As The Economist has long argued, the sanctions are hurting Iraqis but not their dictator. Mr Hussein has maintained his tight grip on power, through brutal force, black-market revenues and his control of permitted oil earnings. The weapons inspectors' incomplete success during the 1990s was enough to confirm his ambition to use the deadliest weapons to extend his power. The overwhelming likelihood (confirmed by France's President Jacques Chirac in an interview this week in Time) is that he still possesses biological and chemical weapons, which he refused to disclose to the Security Council in December. So something has to change. The sanctions and continued bombing are unconscionable, and have anyway fed the anger felt towards America by many Muslims. But Mr Hussein still needs to be contained or disarmed.

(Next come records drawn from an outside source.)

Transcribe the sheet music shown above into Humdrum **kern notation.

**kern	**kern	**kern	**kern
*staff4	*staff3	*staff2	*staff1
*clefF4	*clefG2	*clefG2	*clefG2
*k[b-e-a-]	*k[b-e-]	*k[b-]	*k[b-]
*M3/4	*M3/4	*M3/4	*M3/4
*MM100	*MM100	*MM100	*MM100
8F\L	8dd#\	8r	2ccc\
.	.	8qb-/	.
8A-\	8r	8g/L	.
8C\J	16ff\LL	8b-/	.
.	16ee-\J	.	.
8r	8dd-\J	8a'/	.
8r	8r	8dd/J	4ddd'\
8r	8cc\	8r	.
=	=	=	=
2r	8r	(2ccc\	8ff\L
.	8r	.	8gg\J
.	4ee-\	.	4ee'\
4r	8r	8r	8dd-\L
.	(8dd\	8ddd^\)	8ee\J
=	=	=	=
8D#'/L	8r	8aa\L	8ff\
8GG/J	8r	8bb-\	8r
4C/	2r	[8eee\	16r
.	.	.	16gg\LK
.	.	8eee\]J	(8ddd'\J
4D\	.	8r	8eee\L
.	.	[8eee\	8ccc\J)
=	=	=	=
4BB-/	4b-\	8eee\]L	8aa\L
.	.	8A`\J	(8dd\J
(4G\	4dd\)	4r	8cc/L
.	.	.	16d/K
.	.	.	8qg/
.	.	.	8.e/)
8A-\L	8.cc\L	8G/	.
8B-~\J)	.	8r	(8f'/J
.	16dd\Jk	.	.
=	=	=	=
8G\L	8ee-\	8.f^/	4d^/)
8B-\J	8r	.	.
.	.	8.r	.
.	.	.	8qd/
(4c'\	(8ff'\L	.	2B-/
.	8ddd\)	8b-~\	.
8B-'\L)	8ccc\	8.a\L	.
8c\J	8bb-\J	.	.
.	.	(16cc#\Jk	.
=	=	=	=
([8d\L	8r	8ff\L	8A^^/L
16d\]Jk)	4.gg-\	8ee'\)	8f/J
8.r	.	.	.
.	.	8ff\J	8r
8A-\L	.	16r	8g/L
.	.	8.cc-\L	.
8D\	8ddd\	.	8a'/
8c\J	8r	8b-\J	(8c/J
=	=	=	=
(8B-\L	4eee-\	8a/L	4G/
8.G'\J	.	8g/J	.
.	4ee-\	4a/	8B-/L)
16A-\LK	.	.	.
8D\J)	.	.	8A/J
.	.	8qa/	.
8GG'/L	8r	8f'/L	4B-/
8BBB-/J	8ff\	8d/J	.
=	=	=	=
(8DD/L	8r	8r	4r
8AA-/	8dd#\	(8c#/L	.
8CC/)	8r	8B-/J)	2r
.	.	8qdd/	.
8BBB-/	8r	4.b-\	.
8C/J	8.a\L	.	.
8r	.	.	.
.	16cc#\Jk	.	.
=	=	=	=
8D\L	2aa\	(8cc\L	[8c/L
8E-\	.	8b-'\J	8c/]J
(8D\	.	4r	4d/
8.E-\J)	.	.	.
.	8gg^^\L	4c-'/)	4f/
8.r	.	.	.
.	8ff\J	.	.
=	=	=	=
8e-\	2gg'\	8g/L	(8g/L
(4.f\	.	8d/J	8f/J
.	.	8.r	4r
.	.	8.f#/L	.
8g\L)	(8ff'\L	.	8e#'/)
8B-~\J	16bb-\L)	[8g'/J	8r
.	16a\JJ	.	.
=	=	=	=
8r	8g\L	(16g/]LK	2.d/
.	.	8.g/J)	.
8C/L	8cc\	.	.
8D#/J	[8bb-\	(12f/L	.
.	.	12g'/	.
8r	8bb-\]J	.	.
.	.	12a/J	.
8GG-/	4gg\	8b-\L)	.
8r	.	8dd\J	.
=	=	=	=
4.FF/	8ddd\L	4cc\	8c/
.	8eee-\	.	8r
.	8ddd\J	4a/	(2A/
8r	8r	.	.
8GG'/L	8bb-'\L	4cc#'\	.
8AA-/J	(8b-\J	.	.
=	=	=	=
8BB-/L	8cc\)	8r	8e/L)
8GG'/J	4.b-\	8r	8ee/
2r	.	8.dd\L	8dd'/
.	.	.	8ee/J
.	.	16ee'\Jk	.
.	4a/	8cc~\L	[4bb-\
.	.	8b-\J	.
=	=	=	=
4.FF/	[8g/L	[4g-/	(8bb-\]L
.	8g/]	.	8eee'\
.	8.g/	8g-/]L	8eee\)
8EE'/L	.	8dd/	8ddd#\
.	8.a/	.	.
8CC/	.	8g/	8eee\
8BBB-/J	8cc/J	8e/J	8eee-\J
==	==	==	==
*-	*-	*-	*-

The question is how. The normal diplomatic tools—sanctions, persuasion, pressure, UN resolutions—have all been tried, during 12 deadly but failed years. The sanctions need to go, urgently. But what to use in their place? Mr Hussein could be surrounded, to prevent him attacking others. But neighbouring countries are hardly keen on that, and it would only make him even more determined to develop weapons sufficiently powerful to be able to intimidate such a force. His country could be more or less occupied by a large UN security force, given the power to seize anything, go anywhere, stop any action it chooses, thus both bottling him up and enabling the inspectors to become the detectives they say they ought not to be. But when that was tried in Bosnia the force soon became hostages; and if the force were really large enough, he would surely resist it. Or he could be threatened with attack if he refuses to comply with Resolution 1441, according to deadlines set by the Security Council.
That last option is the one currently being pursued by the United States, through the UN. To The Economist it still looks the least bad of the limited range of available options; better, by far, than sticking to the failed and deadly policies of the past 12 years. Any military threat is risky and worrying. The United States has made this one even riskier by failing to make any progress in pressing Israel and Palestine to return to peace negotiations, and has made it sound more worrying by leaking vague but often contradictory plans for what arrangements might follow any war. Now, it would be wise to secure support for its threat through the UN, both to make the war less risky and to make the post-war peace more likely to be durable. But, in the end, the reality remains: if Mr Hussein refuses to disarm, it would be right to go to war. Saddamned, perhaps, if you do; but Saddamned, also, if you don't.